Extrait>
● ● ●
Le "schisme", évoqué par Robert Freke Gould est contredit par Henry Sadler pour qui les maçons fondateurs de la nouvelle GL n'ont même jamais appartenu à la GL d'Angleterre. Aujourd'hui, selon A. Bernheim, Roger Dachez, Pierre Mollier et Pierre Noel, quasiment plus personne ne soutient la théorie de Gould qui est, cependant, encore aujourd'hui, reprise par certains auteurs !

Que nous disait Gould ?

Dans sa 1ère édition de The History of Freemasonry,  (1882-1887), Gould consacre le chapitre XIX (pp. 434 à 465) à l'Histoire de la Grande Loge d'Angleterre selon les anciennes institutions sous titré, à tort, Schismatics or "Ancients". En fait il présente les minutes des premières années de la GL des Antients et reprend les reproches que Laurence Dermmott a fait à la Première Grande Loge, celle qui sera dénommée la GL des Moderns. A cela, rien à redire, tout est également écrit dans Ahiman Rezon. Par contre, dans le chapitre XVII, consacré à l'Histoire de la Grande Loge d'Angleterre 1723 – 1760 il avance des hypothèses qui seront très vite démenties dans Masonic Facts and Fictions (1887) de Henry Sadler.
● ● ●
Entrées affichées>

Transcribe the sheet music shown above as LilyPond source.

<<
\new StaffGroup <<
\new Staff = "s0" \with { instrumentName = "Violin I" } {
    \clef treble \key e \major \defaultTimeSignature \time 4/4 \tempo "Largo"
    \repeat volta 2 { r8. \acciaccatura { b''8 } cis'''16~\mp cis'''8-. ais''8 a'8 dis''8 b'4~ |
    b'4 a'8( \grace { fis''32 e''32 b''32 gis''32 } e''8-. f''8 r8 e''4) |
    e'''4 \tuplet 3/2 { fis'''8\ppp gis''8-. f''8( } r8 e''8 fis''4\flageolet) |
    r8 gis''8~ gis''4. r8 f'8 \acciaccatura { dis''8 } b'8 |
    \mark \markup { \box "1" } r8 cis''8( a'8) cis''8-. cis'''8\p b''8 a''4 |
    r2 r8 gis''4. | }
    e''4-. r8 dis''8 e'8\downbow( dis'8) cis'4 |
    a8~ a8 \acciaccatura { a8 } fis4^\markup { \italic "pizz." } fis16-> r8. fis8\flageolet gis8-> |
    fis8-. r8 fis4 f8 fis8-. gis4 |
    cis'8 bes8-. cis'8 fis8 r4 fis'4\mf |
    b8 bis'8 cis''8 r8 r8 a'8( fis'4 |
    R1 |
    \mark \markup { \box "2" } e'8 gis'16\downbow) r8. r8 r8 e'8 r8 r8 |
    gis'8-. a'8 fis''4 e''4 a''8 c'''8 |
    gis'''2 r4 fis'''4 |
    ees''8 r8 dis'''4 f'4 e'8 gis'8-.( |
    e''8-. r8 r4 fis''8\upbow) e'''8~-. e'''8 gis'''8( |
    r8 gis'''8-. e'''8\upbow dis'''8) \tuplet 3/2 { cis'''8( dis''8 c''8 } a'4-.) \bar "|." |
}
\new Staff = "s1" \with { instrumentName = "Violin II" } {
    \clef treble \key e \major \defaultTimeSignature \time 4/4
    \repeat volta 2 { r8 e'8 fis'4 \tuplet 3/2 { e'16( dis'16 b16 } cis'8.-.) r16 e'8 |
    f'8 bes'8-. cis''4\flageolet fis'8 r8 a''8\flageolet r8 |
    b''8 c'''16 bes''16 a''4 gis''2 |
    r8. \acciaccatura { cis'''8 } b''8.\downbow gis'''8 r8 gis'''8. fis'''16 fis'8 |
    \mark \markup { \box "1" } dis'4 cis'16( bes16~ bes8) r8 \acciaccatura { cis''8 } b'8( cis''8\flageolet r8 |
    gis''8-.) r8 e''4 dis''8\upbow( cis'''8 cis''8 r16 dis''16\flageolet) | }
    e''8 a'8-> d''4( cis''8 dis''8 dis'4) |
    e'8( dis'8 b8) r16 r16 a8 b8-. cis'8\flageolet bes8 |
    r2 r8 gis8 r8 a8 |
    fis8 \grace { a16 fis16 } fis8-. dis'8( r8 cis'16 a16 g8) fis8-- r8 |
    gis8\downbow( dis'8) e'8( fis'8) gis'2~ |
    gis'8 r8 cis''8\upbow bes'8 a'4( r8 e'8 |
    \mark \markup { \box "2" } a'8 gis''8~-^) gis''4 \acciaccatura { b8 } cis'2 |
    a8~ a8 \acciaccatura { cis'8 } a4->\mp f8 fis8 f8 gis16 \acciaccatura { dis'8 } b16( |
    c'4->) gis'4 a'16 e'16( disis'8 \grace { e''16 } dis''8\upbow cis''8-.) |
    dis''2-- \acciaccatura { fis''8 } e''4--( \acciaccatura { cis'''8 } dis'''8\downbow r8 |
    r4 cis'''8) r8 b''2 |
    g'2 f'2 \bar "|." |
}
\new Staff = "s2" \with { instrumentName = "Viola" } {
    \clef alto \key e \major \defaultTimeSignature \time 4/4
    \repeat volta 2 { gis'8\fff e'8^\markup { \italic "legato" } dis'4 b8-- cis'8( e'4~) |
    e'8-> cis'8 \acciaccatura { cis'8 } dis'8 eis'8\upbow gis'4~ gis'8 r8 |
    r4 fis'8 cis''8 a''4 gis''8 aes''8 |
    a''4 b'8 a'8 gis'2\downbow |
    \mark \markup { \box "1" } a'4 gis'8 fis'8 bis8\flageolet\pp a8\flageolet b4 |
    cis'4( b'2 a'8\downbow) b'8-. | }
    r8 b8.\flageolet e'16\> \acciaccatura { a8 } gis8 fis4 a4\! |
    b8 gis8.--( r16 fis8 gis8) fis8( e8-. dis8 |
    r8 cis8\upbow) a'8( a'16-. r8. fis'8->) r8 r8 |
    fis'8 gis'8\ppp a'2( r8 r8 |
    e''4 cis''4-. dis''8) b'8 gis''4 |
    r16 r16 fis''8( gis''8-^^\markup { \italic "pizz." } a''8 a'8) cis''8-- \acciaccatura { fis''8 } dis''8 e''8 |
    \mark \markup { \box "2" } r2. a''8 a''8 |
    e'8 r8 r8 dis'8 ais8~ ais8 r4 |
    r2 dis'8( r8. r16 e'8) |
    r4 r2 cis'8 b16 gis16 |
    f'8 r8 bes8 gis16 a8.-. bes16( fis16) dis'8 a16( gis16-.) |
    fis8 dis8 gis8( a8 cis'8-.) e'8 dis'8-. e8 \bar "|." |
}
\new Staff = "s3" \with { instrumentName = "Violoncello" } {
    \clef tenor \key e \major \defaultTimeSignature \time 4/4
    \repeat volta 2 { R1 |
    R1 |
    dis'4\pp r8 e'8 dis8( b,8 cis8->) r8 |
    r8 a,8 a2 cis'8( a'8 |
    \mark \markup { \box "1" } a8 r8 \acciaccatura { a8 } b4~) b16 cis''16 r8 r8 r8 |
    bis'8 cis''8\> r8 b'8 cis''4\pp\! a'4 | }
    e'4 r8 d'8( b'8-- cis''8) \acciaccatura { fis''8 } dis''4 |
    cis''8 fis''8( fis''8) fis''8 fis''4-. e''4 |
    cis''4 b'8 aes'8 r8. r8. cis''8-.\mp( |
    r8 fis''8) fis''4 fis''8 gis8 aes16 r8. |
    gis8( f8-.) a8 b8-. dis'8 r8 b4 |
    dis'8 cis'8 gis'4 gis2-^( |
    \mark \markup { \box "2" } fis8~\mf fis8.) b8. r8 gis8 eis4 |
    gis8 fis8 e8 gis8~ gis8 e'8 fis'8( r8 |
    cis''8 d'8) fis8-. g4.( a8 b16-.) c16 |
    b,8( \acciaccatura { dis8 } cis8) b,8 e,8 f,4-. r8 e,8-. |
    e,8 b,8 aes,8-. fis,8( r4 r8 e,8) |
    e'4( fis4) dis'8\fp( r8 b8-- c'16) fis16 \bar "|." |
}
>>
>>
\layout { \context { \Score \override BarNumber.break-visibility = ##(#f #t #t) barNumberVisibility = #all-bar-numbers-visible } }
● ● ●
Objectif visé A> D'après l'extrait, quel chapitre de la première édition de The History of Freemasonry Gould consacre-t-il à l'Histoire de la Grande Loge d'Angleterre selon les anciennes institutions ?
Objectif visé B> Expliquez, en vous appuyant sur l'extrait, pourquoi le contenu du chapitre XIX de Gould ne pose aucun problème.
Les entrées n'ont aucun rôle à jouer ici.

Résultat A> Le chapitre XIX, des pages 434 à 465.

Résultat B> Dans ce chapitre, Gould présente les minutes des premières années de la GL des Antients. Il y reprend aussi les reproches que Laurence Dermmott a adressés à la Première Grande Loge. Tout cela est également écrit dans Ahiman Rezon.